What the task requires >>
In the data below, how many lines include the word "plwind"? Give only the number.
───── Data section ─────
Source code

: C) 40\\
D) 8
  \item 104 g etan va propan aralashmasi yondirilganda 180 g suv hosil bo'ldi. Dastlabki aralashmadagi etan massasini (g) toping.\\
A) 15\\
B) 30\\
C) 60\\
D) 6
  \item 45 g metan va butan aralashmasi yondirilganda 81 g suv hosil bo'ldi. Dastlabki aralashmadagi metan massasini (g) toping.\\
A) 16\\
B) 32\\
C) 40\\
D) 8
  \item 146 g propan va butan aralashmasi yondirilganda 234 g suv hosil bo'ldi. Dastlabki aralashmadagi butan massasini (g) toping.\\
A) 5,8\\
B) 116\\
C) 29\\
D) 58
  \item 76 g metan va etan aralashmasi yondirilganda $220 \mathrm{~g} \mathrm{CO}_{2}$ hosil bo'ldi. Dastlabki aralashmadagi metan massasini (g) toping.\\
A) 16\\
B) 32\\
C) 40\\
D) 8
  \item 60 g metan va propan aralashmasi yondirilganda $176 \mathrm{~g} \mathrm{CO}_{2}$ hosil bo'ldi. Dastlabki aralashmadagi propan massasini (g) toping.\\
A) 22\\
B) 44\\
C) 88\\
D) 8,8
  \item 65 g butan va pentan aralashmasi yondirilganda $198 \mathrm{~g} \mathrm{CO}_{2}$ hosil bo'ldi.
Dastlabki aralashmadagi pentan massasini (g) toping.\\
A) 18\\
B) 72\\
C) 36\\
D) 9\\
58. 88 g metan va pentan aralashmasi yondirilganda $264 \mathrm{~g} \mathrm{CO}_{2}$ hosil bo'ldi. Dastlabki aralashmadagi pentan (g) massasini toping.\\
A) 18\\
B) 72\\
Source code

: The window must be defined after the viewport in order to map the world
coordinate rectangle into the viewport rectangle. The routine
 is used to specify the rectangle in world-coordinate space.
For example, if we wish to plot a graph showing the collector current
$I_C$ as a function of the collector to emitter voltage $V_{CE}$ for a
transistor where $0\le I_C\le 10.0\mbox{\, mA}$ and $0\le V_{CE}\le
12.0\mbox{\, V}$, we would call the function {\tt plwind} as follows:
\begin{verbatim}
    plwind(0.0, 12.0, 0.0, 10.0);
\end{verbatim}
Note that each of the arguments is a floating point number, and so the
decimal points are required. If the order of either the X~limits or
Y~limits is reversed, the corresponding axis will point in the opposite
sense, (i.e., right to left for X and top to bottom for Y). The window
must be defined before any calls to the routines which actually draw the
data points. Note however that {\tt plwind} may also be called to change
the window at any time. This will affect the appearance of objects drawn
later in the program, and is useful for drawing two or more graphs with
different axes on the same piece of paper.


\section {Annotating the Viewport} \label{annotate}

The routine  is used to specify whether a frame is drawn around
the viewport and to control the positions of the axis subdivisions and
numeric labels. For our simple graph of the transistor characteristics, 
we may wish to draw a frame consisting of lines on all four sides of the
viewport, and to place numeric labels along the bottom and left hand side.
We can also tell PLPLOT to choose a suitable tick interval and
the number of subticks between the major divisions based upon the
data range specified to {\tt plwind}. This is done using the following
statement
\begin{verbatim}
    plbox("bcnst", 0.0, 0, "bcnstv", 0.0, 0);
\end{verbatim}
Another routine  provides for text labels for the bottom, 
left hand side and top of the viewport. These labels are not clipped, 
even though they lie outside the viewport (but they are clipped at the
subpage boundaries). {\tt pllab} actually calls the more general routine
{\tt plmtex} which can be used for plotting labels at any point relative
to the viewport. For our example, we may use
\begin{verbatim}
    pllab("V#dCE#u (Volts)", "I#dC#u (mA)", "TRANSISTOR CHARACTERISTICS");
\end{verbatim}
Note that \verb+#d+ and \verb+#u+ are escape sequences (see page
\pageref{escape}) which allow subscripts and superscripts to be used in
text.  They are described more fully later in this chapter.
─────
Expected answer >>
4